Schlozman, for instance, was part of the team of political appointees that approved then-House Majority Leader Tom DeLay's plan to redraw congressional districts in Texas, which in 2004 increased the number of Republicans elected to the House. Similarly, Schlozman was acting assistant attorney general in charge of the division when the Justice Department OKd a Georgia law requiring voters to show photo IDs at the polls. These decisions went against the recommendations of career staff, who asserted that such rulings discriminated against minority voters. The warnings were prescient: Both proposals were struck down by federal courts.
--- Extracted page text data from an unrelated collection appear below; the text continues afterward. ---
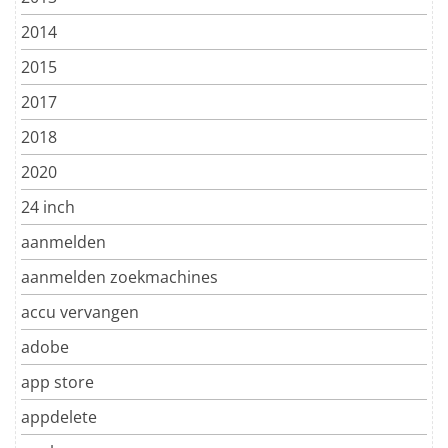
2014
2015
2017
2018
2020
24 inch
aanmelden
aanmelden zoekmachines
accu vervangen
adobe
app store
appdelete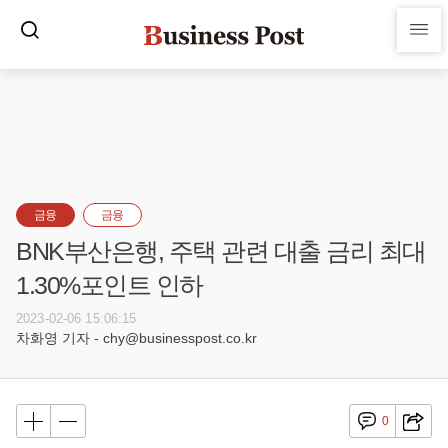
금융
금융
BNK부산은행, 주택 관련 대출 금리 최대
1.30%포인트 인하
2023-02-06 15:06:15
차화영 기자 - chy@businesspost.co.kr
0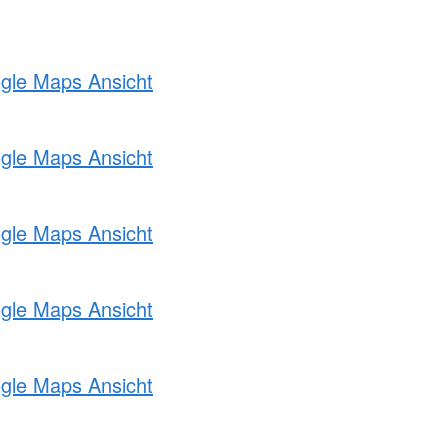
ogle Maps Ansicht
ogle Maps Ansicht
ogle Maps Ansicht
ogle Maps Ansicht
ogle Maps Ansicht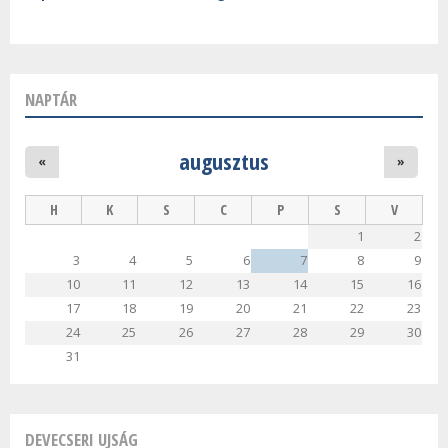
NAPTÁR
augusztus
«
»
H
K
S
C
P
S
V
1
2
3
4
5
6
7
8
9
10
11
12
13
14
15
16
17
18
19
20
21
22
23
24
25
26
27
28
29
30
31
DEVECSERI UJSÁG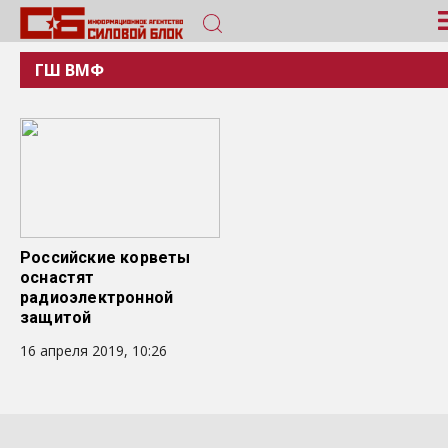
ГШ ВМФ
Российские корветы
оснастят
радиоэлектронной
защитой
16 апреля 2019, 10:26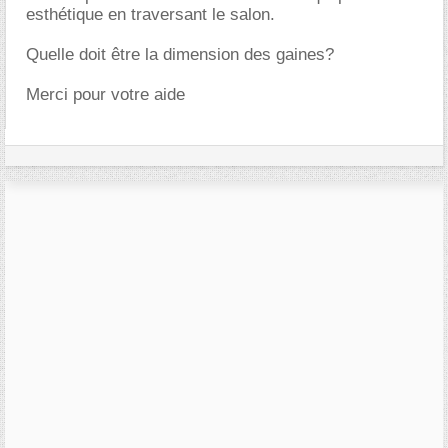
esthétique en traversant le salon.
Quelle doit être la dimension des gaines?
Merci pour votre aide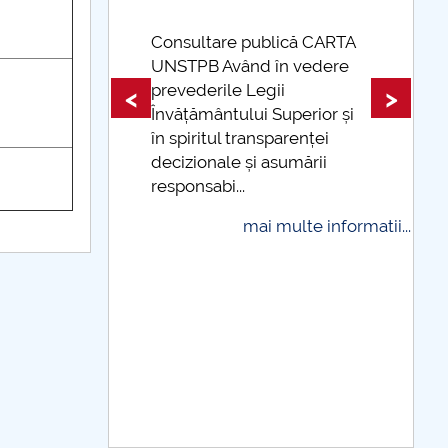
ublică CARTA
d în vedere
Taxe de școlarizare
egii
indexate Taxele se pot plăti
<
>
i Superior și
și cu cardul
nsparenței
mai multe informatii
i asumării
i multe informatii...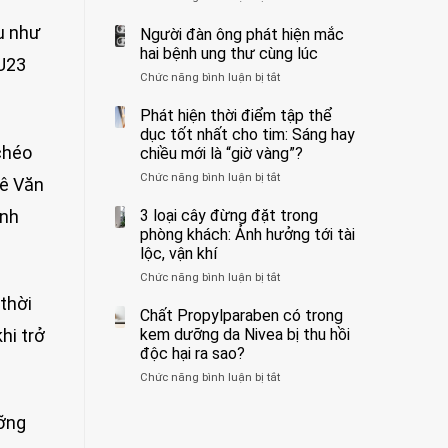
ẩn
400
không
ụ như
formaldehyde
bác
Người đàn ông phát hiện mắc
biết
và
sĩ
hai bệnh ung thư cùng lúc
 U23
kim
cảnh
Chức năng bình luận bị tắt
ở
loại
báo
Người
nặng,
về
đàn
Phát hiện thời điểm tập thể
ăn
tác
ông
dục tốt nhất cho tim: Sáng hay
nhiều
hại
phát
chéo
có
của
chiều mới là “giờ vàng”?
hiện
thể
1
Chức năng bình luận bị tắt
ở
mắc
Lê Văn
hại
kiểu
Phát
hai
gan
ăn
hiện
3 loại cây đừng đặt trong
ảnh
bệnh
thận
đối
thời
ung
phòng khách: Ảnh hưởng tới tài
với
điểm
thư
lộc, vận khí
huyết
tập
cùng
áp
Chức năng bình luận bị tắt
ở
thể
lúc
và
3
dục
thời
thận:
loại
Chất Propylparaben có trong
tốt
Bạn
cây
nhất
kem dưỡng da Nivea bị thu hồi
hi trở
nên
đừng
cho
độc hại ra sao?
dành
đặt
tim:
thời
Chức năng bình luận bị tắt
ở
trong
Sáng
gian
Chất
phòng
hay
để
Propylparaben
khách:
chiều
ưỡng
xem
có
Ảnh
mới
xét
trong
hưởng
Schlozman continued to influence elections as an interim U.S. attorney. Missouri had one of the closest Senate races in the country last November, and a week before the election, Schlozman brought four voter fraud indictments against members of an organization representing poor and minority people. This blatantly contradicted the department's long-standing policy to wait until after an election to bring such indictments because a federal criminal investigation might affect the outcome of the vote. The timing of the Missouri indictments could not have made the administration's aims more transparent.
Hand in hand with these kinds of moves is the alienation of career employees who don't politicize their roles. As those people move out of the Justice Department, they're replaced by others for whom politics is all. The intentions of such people are not to maintain the government and make sure it's working for all its constituents but to strengthen their party--in this case, Republicans--no matter what the cost. The government of the people and for the people is subverted by those looking out only for their own interests or those of a small elite. I hate to state the obvious, but that's not democracy.